# [REQUIRED ACTION]
Copy out every line of the material below, character for character and in the same order.

# [DATA SUPPLIED]
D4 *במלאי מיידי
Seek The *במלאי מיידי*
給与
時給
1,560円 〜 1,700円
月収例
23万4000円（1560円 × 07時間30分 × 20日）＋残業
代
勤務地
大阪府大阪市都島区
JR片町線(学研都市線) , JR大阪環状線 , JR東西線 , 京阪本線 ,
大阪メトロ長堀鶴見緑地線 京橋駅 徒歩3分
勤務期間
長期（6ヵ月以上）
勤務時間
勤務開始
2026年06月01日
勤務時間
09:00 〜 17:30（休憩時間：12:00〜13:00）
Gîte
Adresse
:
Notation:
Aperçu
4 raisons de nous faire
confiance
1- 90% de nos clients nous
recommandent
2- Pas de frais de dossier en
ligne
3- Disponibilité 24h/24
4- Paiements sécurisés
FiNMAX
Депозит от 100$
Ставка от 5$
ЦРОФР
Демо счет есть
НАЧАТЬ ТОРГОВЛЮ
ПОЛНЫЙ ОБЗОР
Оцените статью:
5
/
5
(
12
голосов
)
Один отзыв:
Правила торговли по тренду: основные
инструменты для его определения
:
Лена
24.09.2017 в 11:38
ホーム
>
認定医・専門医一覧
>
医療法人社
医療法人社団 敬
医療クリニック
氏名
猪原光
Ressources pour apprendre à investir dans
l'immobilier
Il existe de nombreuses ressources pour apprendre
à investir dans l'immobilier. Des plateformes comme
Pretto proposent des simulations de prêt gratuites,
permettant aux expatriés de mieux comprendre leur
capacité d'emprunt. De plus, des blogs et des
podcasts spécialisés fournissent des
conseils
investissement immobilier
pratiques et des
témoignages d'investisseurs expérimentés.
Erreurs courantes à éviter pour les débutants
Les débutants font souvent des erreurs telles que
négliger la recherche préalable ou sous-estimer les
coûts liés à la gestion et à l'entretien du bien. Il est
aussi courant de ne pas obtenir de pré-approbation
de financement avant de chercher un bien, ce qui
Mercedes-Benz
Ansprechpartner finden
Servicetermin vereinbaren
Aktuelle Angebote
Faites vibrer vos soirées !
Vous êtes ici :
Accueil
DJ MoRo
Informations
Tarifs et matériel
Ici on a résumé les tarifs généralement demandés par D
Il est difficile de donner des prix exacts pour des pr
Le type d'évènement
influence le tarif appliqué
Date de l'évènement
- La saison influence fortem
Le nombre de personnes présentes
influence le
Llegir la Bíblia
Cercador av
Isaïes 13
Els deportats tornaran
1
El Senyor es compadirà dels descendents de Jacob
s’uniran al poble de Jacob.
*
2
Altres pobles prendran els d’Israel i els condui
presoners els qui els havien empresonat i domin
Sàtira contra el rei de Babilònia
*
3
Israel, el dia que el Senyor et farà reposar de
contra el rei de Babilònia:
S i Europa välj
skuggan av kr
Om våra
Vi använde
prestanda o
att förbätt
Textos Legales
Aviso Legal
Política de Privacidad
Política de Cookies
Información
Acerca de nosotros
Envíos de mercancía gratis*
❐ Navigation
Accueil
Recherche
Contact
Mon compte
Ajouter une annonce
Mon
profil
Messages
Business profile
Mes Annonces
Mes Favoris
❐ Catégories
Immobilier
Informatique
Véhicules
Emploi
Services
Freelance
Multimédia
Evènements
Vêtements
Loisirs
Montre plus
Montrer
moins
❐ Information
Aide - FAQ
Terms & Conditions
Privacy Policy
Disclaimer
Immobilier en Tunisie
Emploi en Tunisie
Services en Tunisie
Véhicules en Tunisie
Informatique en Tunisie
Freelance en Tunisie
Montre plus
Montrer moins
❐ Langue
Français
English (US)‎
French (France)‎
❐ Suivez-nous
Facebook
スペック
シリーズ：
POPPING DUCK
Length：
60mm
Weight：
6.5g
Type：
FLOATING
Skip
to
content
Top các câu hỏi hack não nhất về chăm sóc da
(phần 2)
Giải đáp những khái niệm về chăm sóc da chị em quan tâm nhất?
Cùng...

# [WRITTEN SOLUTION]
D4 *במלאי מיידי
Seek The *במלאי מיידי*
給与
時給
1,560円 〜 1,700円
月収例
23万4000円（1560円 × 07時間30分 × 20日）＋残業
代
勤務地
大阪府大阪市都島区
JR片町線(学研都市線) , JR大阪環状線 , JR東西線 , 京阪本線 ,
大阪メトロ長堀鶴見緑地線 京橋駅 徒歩3分
勤務期間
長期（6ヵ月以上）
勤務時間
勤務開始
2026年06月01日
勤務時間
09:00 〜 17:30（休憩時間：12:00〜13:00）
Gîte
Adresse
:
Notation:
Aperçu
4 raisons de nous faire
confiance
1- 90% de nos clients nous
recommandent
2- Pas de frais de dossier en
ligne
3- Disponibilité 24h/24
4- Paiements sécurisés
FiNMAX
Депозит от 100$
Ставка от 5$
ЦРОФР
Демо счет есть
НАЧАТЬ ТОРГОВЛЮ
ПОЛНЫЙ ОБЗОР
Оцените статью:
5
/
5
(
12
голосов
)
Один отзыв:
Правила торговли по тренду: основные
инструменты для его определения
:
Лена
24.09.2017 в 11:38
ホーム
>
認定医・専門医一覧
>
医療法人社
医療法人社団 敬
医療クリニック
氏名
猪原光
Ressources pour apprendre à investir dans
l'immobilier
Il existe de nombreuses ressources pour apprendre
à investir dans l'immobilier. Des plateformes comme
Pretto proposent des simulations de prêt gratuites,
permettant aux expatriés de mieux comprendre leur
capacité d'emprunt. De plus, des blogs et des
podcasts spécialisés fournissent des
conseils
investissement immobilier
pratiques et des
témoignages d'investisseurs expérimentés.
Erreurs courantes à éviter pour les débutants
Les débutants font souvent des erreurs telles que
négliger la recherche préalable ou sous-estimer les
coûts liés à la gestion et à l'entretien du bien. Il est
aussi courant de ne pas obtenir de pré-approbation
de financement avant de chercher un bien, ce qui
Mercedes-Benz
Ansprechpartner finden
Servicetermin vereinbaren
Aktuelle Angebote
Faites vibrer vos soirées !
Vous êtes ici :
Accueil
DJ MoRo
Informations
Tarifs et matériel
Ici on a résumé les tarifs généralement demandés par D
Il est difficile de donner des prix exacts pour des pr
Le type d'évènement
influence le tarif appliqué
Date de l'évènement
- La saison influence fortem
Le nombre de personnes présentes
influence le
Llegir la Bíblia
Cercador av
Isaïes 13
Els deportats tornaran
1
El Senyor es compadirà dels descendents de Jacob
s’uniran al poble de Jacob.
*
2
Altres pobles prendran els d’Israel i els condui
presoners els qui els havien empresonat i domin
Sàtira contra el rei de Babilònia
*
3
Israel, el dia que el Senyor et farà reposar de
contra el rei de Babilònia:
S i Europa välj
skuggan av kr
Om våra
Vi använde
prestanda o
att förbätt
Textos Legales
Aviso Legal
Política de Privacidad
Política de Cookies
Información
Acerca de nosotros
Envíos de mercancía gratis*
❐ Navigation
Accueil
Recherche
Contact
Mon compte
Ajouter une annonce
Mon
profil
Messages
Business profile
Mes Annonces
Mes Favoris
❐ Catégories
Immobilier
Informatique
Véhicules
Emploi
Services
Freelance
Multimédia
Evènements
Vêtements
Loisirs
Montre plus
Montrer
moins
❐ Information
Aide - FAQ
Terms & Conditions
Privacy Policy
Disclaimer
Immobilier en Tunisie
Emploi en Tunisie
Services en Tunisie
Véhicules en Tunisie
Informatique en Tunisie
Freelance en Tunisie
Montre plus
Montrer moins
❐ Langue
Français
English (US)‎
French (France)‎
❐ Suivez-nous
Facebook
スペック
シリーズ：
POPPING DUCK
Length：
60mm
Weight：
6.5g
Type：
FLOATING
Skip
to
content
Top các câu hỏi hack não nhất về chăm sóc da
(phần 2)
Giải đáp những khái niệm về chăm sóc da chị em quan tâm nhất?
Cùng...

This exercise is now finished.